September 04, 2009

chaos and order

Life in context of roles and responsibilities brings instability and the unknown, crash boom bah. The context is happening with tonight a full moon and mercury moving into retrograde. Astrology is not a science - astronomy is. They use similar terminology and have their own mutually exclusive meaning behind the words. People seem to be spinning howdt of control and the grip at the beginning of this month was tenuous at best.

Radical efficiency is the buzzword for accelerating change. The best of the old and the best of the new says the old man as he describes his solar oven in his house without walls. The federal government is on his case with regulations, the state has all its land use laws and water ownership games, the county just sees property for its task value. Controlled chaos has been completely bottled up by this new world order that has so many ordinances that we soon may need a permit to take a pee. Innovative permacultureoff the grid is essentially against the law.
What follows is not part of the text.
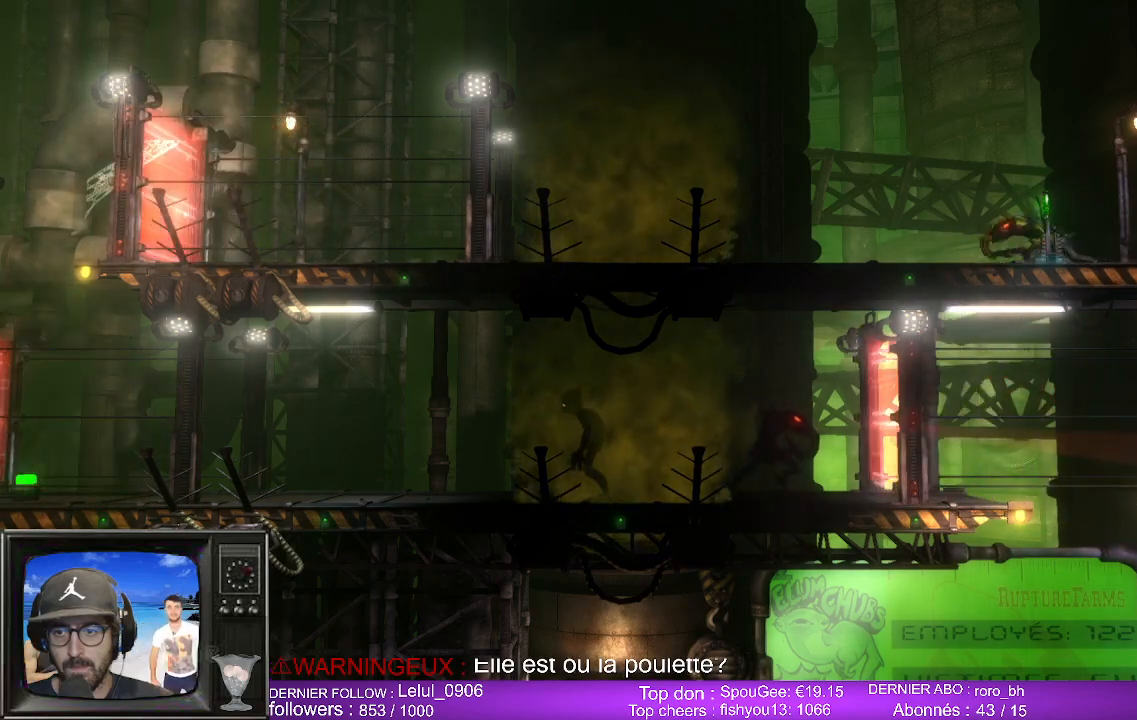
{"buttons": [], "left_stick": "center", "right_stick": "center", "events": []}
Chaos begets order and order begets chaos. The fringes are the place where meaningful dialog takes place, while the order is the muddle in the middle that has people spinning there wheels by being paired off against each other in meaningless contusions that offset net work. The system sets the bounds of how you have to do what you have to do without providing the autonomy to get it done. If you surf the edge, there is creativity, but there also is a compulsion to reign in the chaos.

The best orders that nature finds are generally those that come about when an ecosystem has descended into complete chaos. The old tried and true methods have been modified and stretched to put the fringy glitter that attracts mass interest and the function of the system has been incrementally compromised too many times to go back. So the pieces of the puzzle are all there, but they no longer fit to build a sustainable picture. The system collapses and something else becomes the dominant focus and all of a sudden, things are working again, using some of the natural redundency that nature reserves for when things get chaotic.

Stock-piles will build-up where resources accumulate when they have no system of distribution. The less of the existing order that is carried through the crisis, the more natural the new order will appear out of the chaos. Maslow's hierarchy of needs is not being met at a basic ground level in the economic system, and the product is chaos starting to take control because of restriction of the arteries of innovation. Can somebody turn off all the rules so that we can focus on function rather the generation of more? Cui bono?

My suggestion is to evaluate what you know in terms of where you wish to be. You should enjoy doing what you do and minimizing your urgent needs to cover the cost of being and doing. The new paradigm will be a fractal of the old paradigm; we need unmanaged change where the true test of ability is being able to apply what you know to a new situation that you may never have seen or thought about before. The hybrid will be the best of the old, the best of the new. Science and Spirituality joining hands to endeavor to a new view of what we know about how things work.

1 comment:

Anonymous said...

I'm all for turning off the rules. There is a new community currency in North Carolina called the "Plenty" whose printed motto is: "In Each Other We Trust". I trust you, and us, a lot more than big brother and his taser. We have to collectively let go of our fear of things getting 'howdt of control' and jump into the unknown willingly, or be pushed. time to pick one.